Una rinnovata e nuova attenzione dedicata alla scena musicale del Paese risale all’inizio del millennio. Lo spunto fu il lavoro del regista Fatih Akin, nato ad Amburgo ma di chiare origini turche – la Germania del resto si può considerare come una seconda patria per moltissimi immigrati – pluripremiato per il suo film “Gegen die Wand” (2004), conosciuto in Italia con il titolo “La sposa turca”. La realizzazione della colonna sonora fu di Alexander Hacke, tra le altre cose storico componente degli Einsturzende Neubauten, alle basi di una successiva collaborazione per il film documentario dedicato alla scena musicale di Istanbul “Crossing the Bridge” del 2005.

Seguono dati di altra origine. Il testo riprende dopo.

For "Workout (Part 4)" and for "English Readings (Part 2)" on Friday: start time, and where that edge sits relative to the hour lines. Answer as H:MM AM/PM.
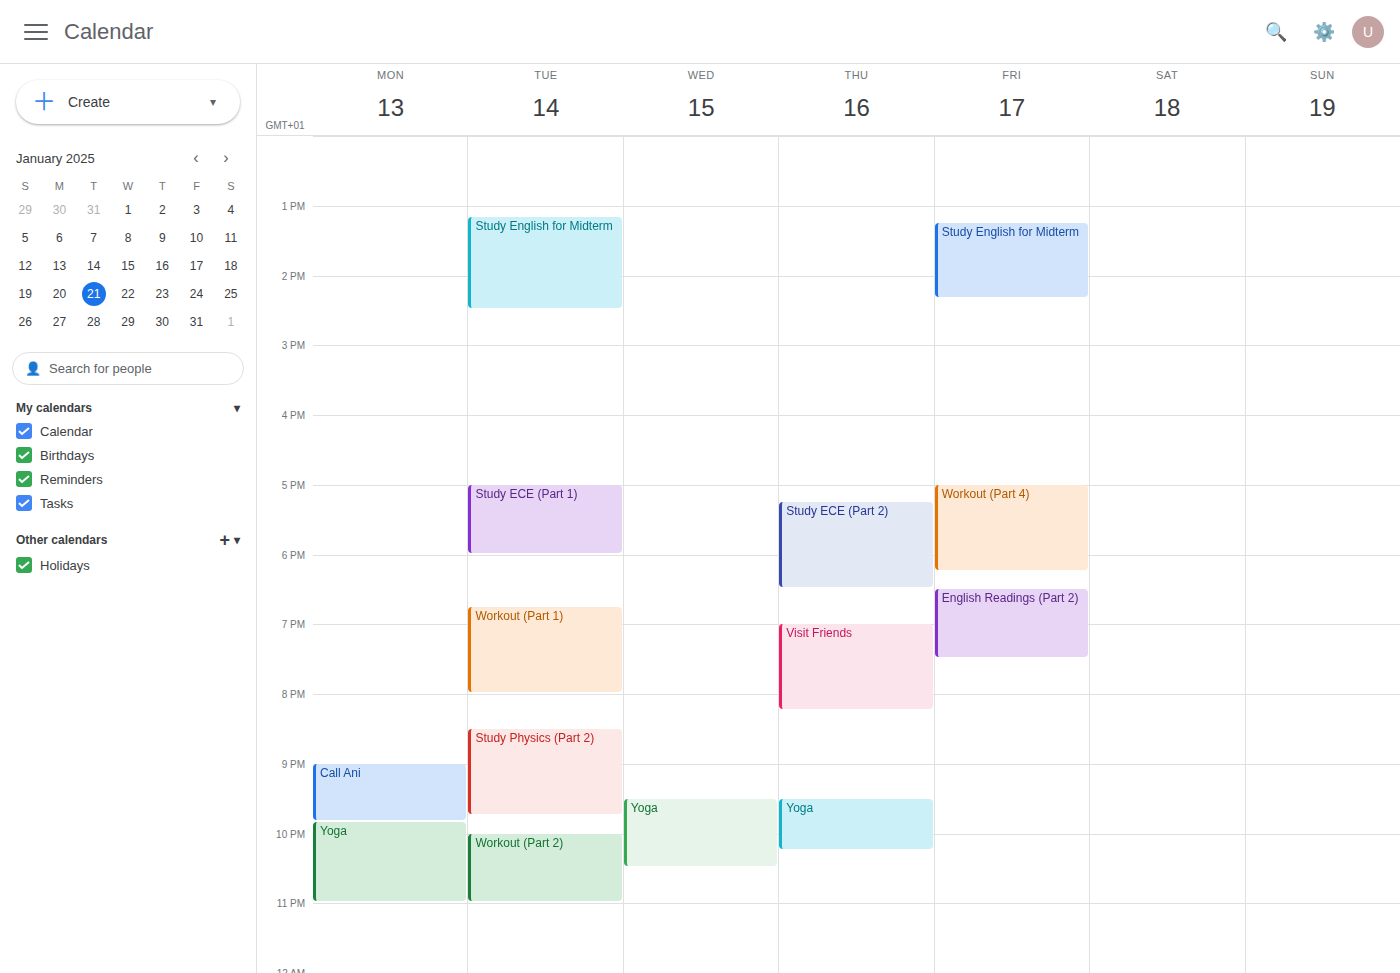
"Workout (Part 4)": 5:00 PM, exactly on the 5 PM line. "English Readings (Part 2)": 6:30 PM, halfway between the 6 PM and 7 PM lines.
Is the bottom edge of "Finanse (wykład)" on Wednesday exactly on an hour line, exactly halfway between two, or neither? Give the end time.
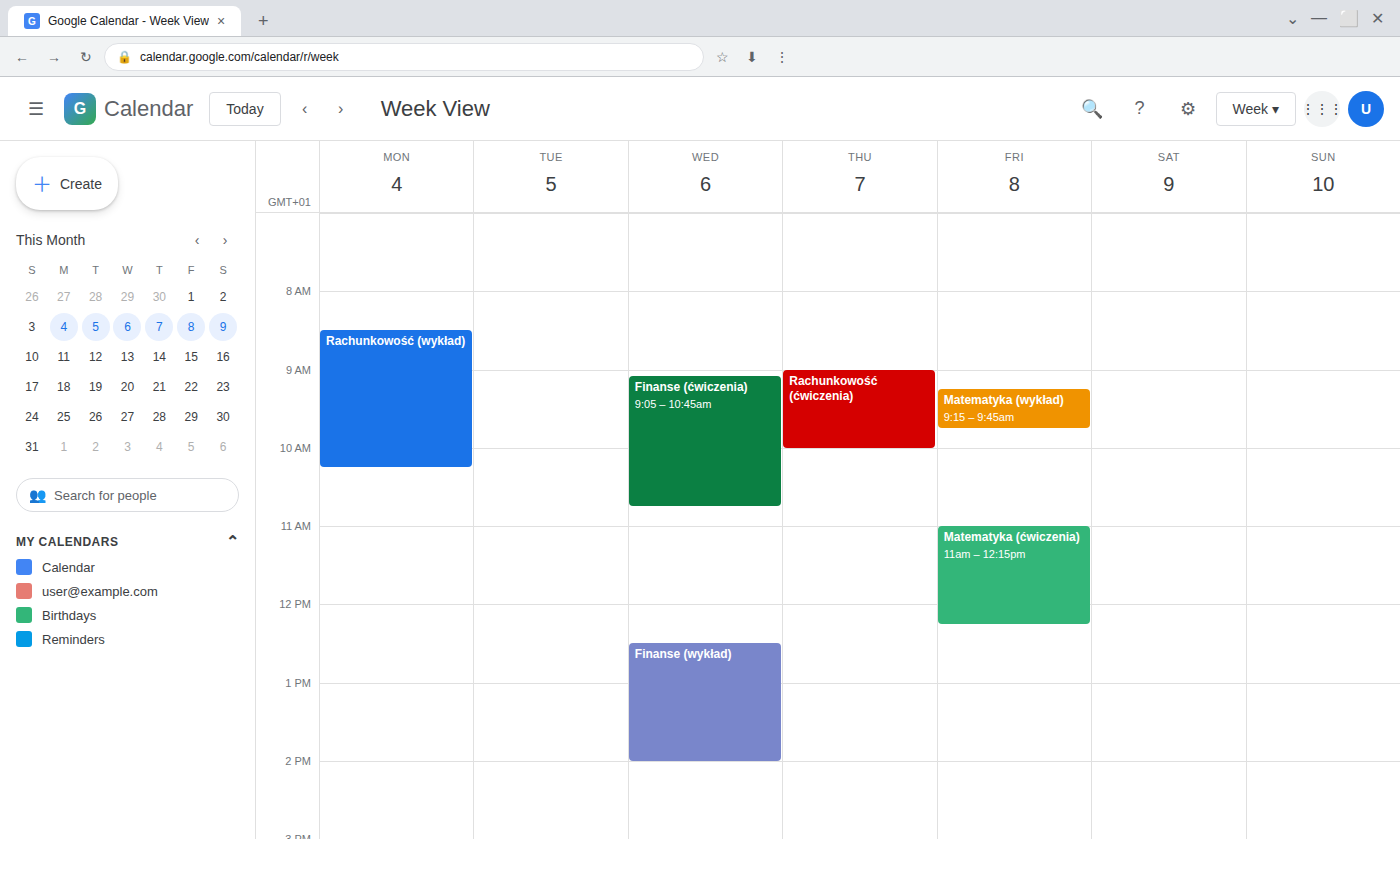
2:00 PM -- exactly on the 2 PM line.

Osman Murat Ertel e i Baba ZuLa erano anche loro presenti nel documentario. Sulle scene sin dalla metà degli anni Novanta, nel 2017 in occasione del ventennale del gruppo la Glitterbeat ha pubblicato un doppio album intitolato “XX”, praticamente una sorta di compilation; un anno dopo Murat Ertel è entrato a far parte del progetto Dirtmusic. “Bu Bir Ruya” è stato registrato anche a Istanbul ed è costruito in buona parte anche sul suono del suo caratteristico saz elettrico.
C’è chiaramente un continuum in questo processo di cui Derin Derin costituisce l’ultimo tassello fino a questo momento. Il disco vede il gruppo ritornare in studio per la prima volta dal 2014, inizialmente per lavorare alla colonna sonora di un documentario sui falchi, ma i suoni si sono via via arricchiti e andati a strutturare fino alla realizzazione del disco. I riferimenti? L’anatolian rock degli anni Cinquanta-Sessanta ovviamente, ma Murat Ertel parla della sua devozione per Miriam Makeba e Harry Belafonte e poi menziona cose più particolari come il coro dell’armata rossa. Indimenticabile tuttavia lo storico legame con il mentore Jaki Liebezeit dei Can, quindi il kraut rock.

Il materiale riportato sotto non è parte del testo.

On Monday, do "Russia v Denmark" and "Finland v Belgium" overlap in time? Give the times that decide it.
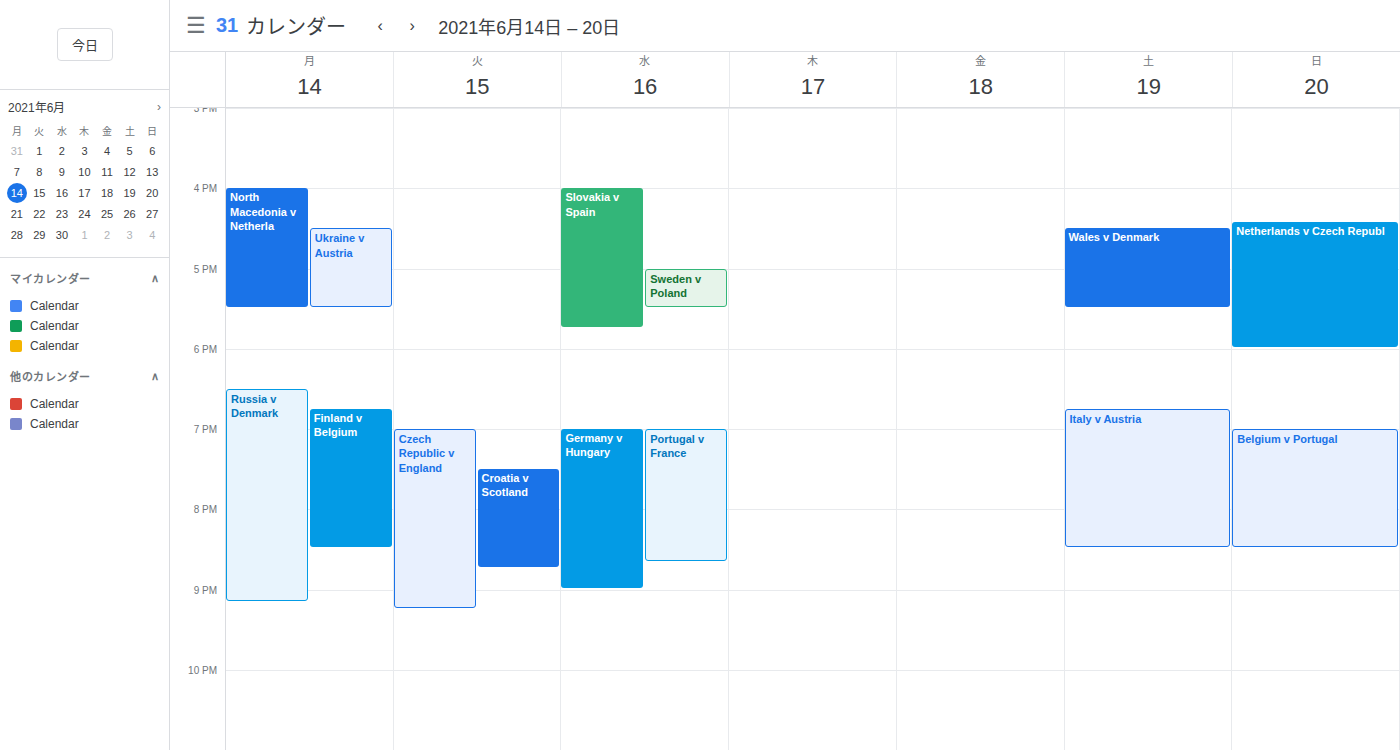
"Finland v Belgium" runs 6:45 PM to 8:30 PM, inside "Russia v Denmark" -- they overlap.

“Derin Derin” è tutte queste cose assieme e allo stesso tempo qualcosa di completamente diverso. È un disco acido, le percussioni sono minimal ma hanno un carattere ossessivo, quasi rituale, più che una somma di influenze si può parlare effettivamente di un suono suo specifico e peculiare: il suono del saz elettrico è chiaramente l’impronta più riconoscibile, il cantato è ipnotico, accresce la sensazione di ritrovarsi in una sorta di stato subliminale e acido, fino a creare vere e proprie forme di dub sotterraneo.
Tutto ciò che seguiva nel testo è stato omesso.